◆ Problem description
Return every line of text from the material below without changing a word. Leave the pictures out of your answer.

___ Records for this exercise ___

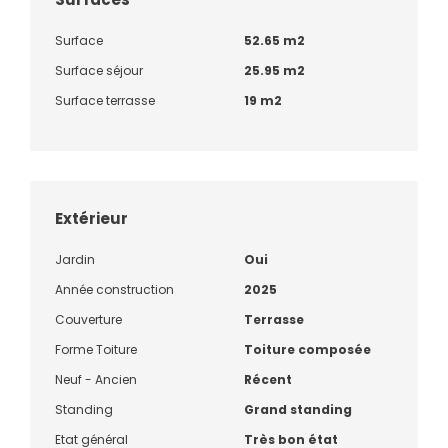
Surface
52.65 m2
Surface séjour
25.95 m2
Surface terrasse
19 m2
Extérieur
Jardin
Oui
Année construction
2025
Couverture
Terrasse
Forme Toiture
Toiture composée
Neuf - Ancien
Récent
Standing
Grand standing
Etat général
Très bon état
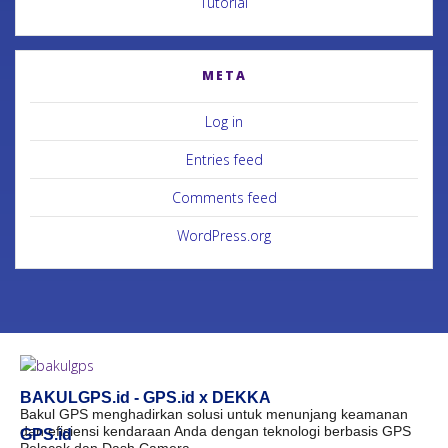
Tutorial
META
Log in
Entries feed
Comments feed
WordPress.org
BAKULGPS.id - GPS.id x DEKKA
Bakul GPS menghadirkan solusi untuk menunjang keamanan
dan efisiensi kendaraan Anda dengan teknologi berbasis GPS
GPS.id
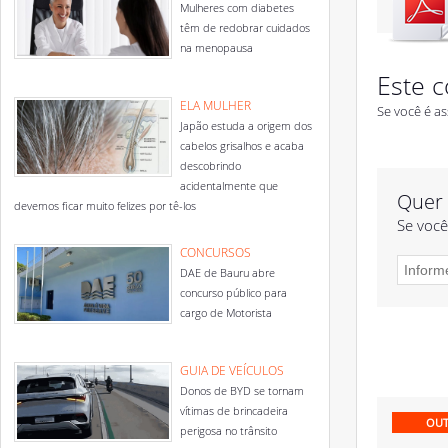
Mulheres com diabetes
têm de redobrar cuidados
na menopausa
Este c
ELA MULHER
Se você é as
Japão estuda a origem dos
cabelos grisalhos e acaba
descobrindo
acidentalmente que
Quer 
devemos ficar muito felizes por tê-los
Se você
CONCURSOS
DAE de Bauru abre
concurso público para
cargo de Motorista
GUIA DE VEÍCULOS
Donos de BYD se tornam
vítimas de brincadeira
OUT
perigosa no trânsito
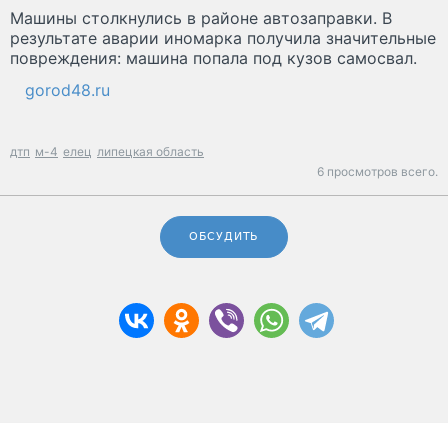
Машины столкнулись в районе автозаправки. В
результате аварии иномарка получила значительные
повреждения: машина попала под кузов самосвал.
gorod48.ru
дтп
м-4
елец
липецкая область
6 просмотров всего.
ОБСУДИТЬ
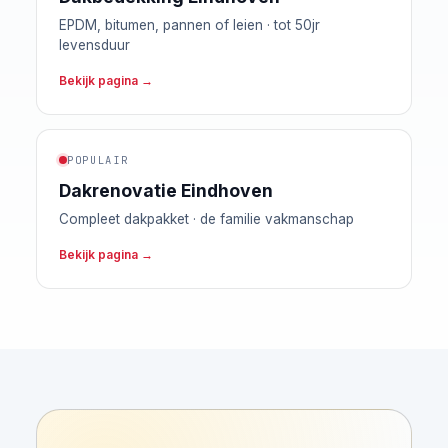
EPDM, bitumen, pannen of leien · tot 50jr
levensduur
Bekijk pagina →
POPULAIR
Dakrenovatie Eindhoven
Compleet dakpakket · de familie vakmanschap
Bekijk pagina →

___

◆ Result below
Surface
52.65 m2
Surface séjour
25.95 m2
Surface terrasse
19 m2
Extérieur
Jardin
Oui
Année construction
2025
Couverture
Terrasse
Forme Toiture
Toiture composée
Neuf - Ancien
Récent
Standing
Grand standing
Etat général
Très bon état
Tutorial
META
Log in
Entries feed
Comments feed
WordPress.org
BAKULGPS.id - GPS.id x DEKKA
Bakul GPS menghadirkan solusi untuk menunjang keamanan
dan efisiensi kendaraan Anda dengan teknologi berbasis GPS
GPS.id
Mulheres com diabetes
têm de redobrar cuidados
na menopausa
Este c
ELA MULHER
Se você é as
Japão estuda a origem dos
cabelos grisalhos e acaba
descobrindo
acidentalmente que
Quer 
devemos ficar muito felizes por tê-los
Se você
CONCURSOS
DAE de Bauru abre
concurso público para
cargo de Motorista
GUIA DE VEÍCULOS
Donos de BYD se tornam
vítimas de brincadeira
OUT
perigosa no trânsito
Машины столкнулись в районе автозаправки. В
результате аварии иномарка получила значительные
повреждения: машина попала под кузов самосвал.
gorod48.ru
дтп
м-4
елец
липецкая область
6 просмотров всего.
ОБСУДИТЬ
EPDM, bitumen, pannen of leien · tot 50jr
levensduur
Bekijk pagina →
POPULAIR
Dakrenovatie Eindhoven
Compleet dakpakket · de familie vakmanschap
Bekijk pagina →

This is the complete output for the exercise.